Example: Medial Cosmiosis: You sometimes seem to be cognizant of what someone is going to say before they say it. This does not happen on a regular basis, but when it does you are aware that you knew beforehand what someone was going to say.

Example: Maximal Cosmiosis: You are running like mad in a thunderstorm, lightning crashing all around and you call out in fear to St. Ann to be saved. After you realize that you are not a piece of toast, you begin to formulate your ideas and philosophy on a grand scale. Although your actions are deemed subversive and your life is in peril, you continue to be protected and to outdistance those who are against you. Later you nail 95 points of interest to the door of your church.
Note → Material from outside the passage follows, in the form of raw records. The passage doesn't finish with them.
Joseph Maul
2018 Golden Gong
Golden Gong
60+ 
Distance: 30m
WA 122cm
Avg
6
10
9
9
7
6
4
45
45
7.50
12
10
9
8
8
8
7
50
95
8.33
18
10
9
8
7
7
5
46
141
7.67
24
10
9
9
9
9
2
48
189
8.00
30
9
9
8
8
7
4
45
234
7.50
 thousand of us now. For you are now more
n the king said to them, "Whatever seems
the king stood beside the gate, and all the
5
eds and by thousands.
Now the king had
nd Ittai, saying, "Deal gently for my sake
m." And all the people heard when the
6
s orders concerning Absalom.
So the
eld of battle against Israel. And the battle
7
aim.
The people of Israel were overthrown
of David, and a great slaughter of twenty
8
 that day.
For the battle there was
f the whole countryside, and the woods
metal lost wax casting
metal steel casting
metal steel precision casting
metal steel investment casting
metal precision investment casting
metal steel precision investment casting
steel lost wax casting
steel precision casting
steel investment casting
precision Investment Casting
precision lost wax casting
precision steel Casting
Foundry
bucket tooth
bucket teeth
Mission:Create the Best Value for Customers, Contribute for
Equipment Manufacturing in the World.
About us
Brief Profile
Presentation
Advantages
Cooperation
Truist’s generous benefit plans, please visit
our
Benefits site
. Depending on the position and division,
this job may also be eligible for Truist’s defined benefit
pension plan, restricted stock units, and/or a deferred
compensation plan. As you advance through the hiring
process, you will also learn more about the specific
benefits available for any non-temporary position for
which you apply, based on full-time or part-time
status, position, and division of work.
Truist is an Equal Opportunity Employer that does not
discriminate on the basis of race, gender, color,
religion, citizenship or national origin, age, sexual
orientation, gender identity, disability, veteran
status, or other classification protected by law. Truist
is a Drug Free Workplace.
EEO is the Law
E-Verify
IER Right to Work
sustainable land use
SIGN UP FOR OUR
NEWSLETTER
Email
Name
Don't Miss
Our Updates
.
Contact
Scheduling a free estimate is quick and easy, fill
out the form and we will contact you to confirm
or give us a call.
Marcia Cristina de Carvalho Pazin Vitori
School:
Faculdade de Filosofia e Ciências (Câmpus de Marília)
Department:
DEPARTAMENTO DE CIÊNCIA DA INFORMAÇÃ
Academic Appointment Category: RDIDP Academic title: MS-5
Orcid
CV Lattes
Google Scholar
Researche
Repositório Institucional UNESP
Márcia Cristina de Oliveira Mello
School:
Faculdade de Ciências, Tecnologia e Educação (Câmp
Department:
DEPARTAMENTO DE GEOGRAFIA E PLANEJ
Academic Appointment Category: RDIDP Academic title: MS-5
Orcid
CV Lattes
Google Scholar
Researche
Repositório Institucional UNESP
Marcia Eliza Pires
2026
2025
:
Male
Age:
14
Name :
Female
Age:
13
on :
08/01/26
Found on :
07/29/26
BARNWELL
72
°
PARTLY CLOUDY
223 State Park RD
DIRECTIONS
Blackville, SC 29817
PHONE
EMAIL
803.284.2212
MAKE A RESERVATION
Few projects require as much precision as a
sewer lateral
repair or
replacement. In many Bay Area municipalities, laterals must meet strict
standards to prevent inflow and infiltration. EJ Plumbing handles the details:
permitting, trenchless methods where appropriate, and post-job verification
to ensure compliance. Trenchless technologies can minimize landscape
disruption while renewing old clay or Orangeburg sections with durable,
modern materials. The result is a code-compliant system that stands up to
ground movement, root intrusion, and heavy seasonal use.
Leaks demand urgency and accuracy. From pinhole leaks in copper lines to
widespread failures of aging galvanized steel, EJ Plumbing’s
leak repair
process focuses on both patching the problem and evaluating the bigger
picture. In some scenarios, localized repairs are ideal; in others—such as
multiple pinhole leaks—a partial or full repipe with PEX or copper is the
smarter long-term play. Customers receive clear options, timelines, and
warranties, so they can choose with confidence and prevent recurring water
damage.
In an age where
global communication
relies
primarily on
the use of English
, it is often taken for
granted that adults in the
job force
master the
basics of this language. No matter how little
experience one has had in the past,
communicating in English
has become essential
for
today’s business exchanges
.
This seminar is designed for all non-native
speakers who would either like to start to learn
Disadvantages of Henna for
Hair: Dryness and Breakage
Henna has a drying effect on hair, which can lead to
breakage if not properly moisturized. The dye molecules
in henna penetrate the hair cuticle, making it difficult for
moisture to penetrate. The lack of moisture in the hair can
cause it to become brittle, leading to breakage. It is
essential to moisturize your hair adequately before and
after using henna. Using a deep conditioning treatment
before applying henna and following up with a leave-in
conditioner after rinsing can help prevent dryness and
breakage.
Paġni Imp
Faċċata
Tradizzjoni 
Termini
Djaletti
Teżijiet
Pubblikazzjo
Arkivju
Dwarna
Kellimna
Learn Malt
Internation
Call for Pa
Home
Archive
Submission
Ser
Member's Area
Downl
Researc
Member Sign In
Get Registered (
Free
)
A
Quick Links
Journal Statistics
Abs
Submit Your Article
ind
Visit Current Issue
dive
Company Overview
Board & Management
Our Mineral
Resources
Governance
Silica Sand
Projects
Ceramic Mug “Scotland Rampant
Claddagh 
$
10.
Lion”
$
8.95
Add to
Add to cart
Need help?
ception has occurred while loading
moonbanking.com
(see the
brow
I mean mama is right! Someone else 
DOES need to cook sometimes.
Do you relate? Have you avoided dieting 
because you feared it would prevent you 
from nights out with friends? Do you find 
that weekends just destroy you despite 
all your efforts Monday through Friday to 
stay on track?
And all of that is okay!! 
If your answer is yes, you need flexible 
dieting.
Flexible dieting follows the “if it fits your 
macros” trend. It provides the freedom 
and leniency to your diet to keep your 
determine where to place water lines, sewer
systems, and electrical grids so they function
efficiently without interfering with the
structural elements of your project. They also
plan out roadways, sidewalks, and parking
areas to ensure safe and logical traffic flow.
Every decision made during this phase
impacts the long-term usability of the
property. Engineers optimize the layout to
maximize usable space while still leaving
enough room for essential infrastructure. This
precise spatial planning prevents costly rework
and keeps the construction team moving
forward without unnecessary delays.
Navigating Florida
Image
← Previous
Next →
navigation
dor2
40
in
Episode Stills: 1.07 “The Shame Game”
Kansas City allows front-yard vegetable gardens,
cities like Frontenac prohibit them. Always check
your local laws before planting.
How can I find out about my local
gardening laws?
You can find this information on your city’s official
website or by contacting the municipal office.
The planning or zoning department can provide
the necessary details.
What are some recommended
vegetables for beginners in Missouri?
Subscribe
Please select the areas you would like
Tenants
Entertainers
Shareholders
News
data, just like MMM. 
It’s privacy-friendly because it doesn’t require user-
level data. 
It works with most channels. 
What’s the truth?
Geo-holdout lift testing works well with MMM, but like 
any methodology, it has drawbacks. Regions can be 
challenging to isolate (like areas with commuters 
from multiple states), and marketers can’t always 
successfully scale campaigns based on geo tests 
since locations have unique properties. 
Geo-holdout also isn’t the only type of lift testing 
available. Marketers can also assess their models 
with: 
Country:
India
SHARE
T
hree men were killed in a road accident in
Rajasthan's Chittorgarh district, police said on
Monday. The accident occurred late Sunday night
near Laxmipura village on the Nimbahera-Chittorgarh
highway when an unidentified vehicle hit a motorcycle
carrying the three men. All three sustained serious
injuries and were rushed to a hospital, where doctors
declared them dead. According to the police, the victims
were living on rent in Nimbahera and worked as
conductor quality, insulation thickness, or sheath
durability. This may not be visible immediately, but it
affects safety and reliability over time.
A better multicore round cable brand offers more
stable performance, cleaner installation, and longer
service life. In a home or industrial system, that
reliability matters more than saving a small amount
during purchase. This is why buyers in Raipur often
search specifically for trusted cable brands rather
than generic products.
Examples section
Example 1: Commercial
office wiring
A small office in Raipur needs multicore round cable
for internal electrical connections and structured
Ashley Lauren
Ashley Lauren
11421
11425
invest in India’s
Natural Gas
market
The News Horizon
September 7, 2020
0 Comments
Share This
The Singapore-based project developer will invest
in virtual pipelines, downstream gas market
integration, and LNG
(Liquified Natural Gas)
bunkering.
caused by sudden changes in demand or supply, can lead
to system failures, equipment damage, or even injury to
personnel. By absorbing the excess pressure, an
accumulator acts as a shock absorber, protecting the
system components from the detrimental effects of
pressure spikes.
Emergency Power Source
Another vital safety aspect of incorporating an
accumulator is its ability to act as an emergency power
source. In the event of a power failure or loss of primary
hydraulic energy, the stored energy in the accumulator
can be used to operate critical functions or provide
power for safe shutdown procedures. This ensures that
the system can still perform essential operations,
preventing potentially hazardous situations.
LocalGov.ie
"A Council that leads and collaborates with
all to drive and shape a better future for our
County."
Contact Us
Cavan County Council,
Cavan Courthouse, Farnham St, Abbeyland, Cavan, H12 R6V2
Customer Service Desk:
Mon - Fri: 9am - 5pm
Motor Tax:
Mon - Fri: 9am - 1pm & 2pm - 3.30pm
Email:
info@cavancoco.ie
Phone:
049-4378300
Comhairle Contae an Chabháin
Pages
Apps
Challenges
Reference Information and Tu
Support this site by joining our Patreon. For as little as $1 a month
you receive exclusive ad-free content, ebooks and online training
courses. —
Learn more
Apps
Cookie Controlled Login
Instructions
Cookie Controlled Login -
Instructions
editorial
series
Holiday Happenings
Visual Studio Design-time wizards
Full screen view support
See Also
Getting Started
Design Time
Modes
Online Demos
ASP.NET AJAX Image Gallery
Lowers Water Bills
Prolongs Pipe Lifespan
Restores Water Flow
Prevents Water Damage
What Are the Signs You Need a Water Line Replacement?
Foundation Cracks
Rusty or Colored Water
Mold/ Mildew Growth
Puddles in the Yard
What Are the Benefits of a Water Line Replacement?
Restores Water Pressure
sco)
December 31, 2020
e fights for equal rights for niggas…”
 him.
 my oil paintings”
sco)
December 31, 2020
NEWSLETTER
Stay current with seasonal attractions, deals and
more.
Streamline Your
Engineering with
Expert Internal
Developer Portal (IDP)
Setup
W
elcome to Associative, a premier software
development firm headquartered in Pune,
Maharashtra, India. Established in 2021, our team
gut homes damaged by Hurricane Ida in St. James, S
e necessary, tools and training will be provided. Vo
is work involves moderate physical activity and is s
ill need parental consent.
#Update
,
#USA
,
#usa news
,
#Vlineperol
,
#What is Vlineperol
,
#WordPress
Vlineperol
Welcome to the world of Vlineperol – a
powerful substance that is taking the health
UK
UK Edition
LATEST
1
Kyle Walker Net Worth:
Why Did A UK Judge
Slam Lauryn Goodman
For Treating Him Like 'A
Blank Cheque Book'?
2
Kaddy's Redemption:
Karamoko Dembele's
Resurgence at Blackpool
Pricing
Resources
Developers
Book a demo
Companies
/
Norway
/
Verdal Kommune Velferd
Penultimate Cosmiosis: Darjeeling brushed the dirt off of his Indian Motorcycle Replica Boots as he stepped off of the extraterrestrial craft. By Cosmiosis, he had communicated his intent to land at the Art Garfunkel concert in Kansas City, Missouri on Friday night. “These boobs will think it’s all a part of the act,” he thought to himself as the ET Craft hooovered among the palm trees. The Garf looked a bit surprised as Darjeeling bounded onstage whistling the whistling bridge to “Me and Julio down by the schoolyard” and swigging a Mickey’s.

Friday, November 12, 2004

Mondo

A Zen monk who had lived in a monastery high on Mt. Meru decided to come down from the mountain and experience what the world was like.
“Enough is enough,” he said, “I will go down the mountain today.” And down he went.
As he was going down the mountain he met a young lady selling flowers. “Would you like to buy some pretty flowers, Honorable Sir?” she asked.
“Thank you, young lady, but I am but a poor monk and have no money for such luxuries.”
“They’re only flowers, Sir, and hardly a luxury. Besides, they will make you feel good,” the young girl insisted.
“No thanks,” the Zen monk said and on he went. Soon he came upon another monk who was going up the mountain.
The two greeted each other and the monk going up the mountain asked the other, “Say, you didn’t happen to see a young girl selling flowers, did you?”
“Why, yes I did about half way up the mountain,” the down-monk replied.
“Did you buy any of her flowers?”
“No, I am only a poor monk and have no money.”
“Those flowers guarantee enlightenment to anyone who holds them.”
“I have no need for flowers, nor holding, nor enlightenment,” The monk said and went on his way.
About a fourth of the way down the mountain, the monk met a man selling shoes.
"Venerable Sir, would you care to buy a pair of my nice shoes?” the man asked.
“No thank you sir, I have no need for shoes and anyway, I am but a poor monk and have no money,” and the monk proceeded down the mountain. A little way further, he met a fellow monk going up the mountain.
“Say, did you happen to see a man selling shoes?” the monk asked.
“Why, yes I did about a fourth of the way up the mountain,” the monk answered.
“And did you happen to buy a pair of his fine shoes?” the monk questioned.
“No, I am only a poor monk and have no money, and besides, I have no need of shoes.”
“Too bad,” the other monk said, shaking his head, “Those shoes guaranteed the path to Nirvana.”
“I have no need for shoes, nor path, nor Nirvana,” said the monk and he continued on down the mountain toward town.
When the monk came to the edge of town, he ducked behind a big rock and pulled out a satchel. Acting quickly, he changed from his monks clothes into the clothes of a well-off traveler. He had a new suit of clothes, new shoes, and a bouquet of fresh flowers. He made straightaway for the first tavern he could find. There, he gave the bouquet of flowers to the proprietress and engaged in several days of drinking wine, carousing with women, and won a small fortune in gambling at dice. Then, when he had had enough, he left out the back door and headed out of town. When he got to the big rock, he changed back into his monk’s habit and headed up the mountain to the monastery. When he got to the gates of the monastery, he was greeted by all of the monks who resided there.
“Master,” they called out, “We are very glad to see you have returned safely from town. What did you find there?”
The old monk walked past them with head bowed down. “Nirvana,” he said.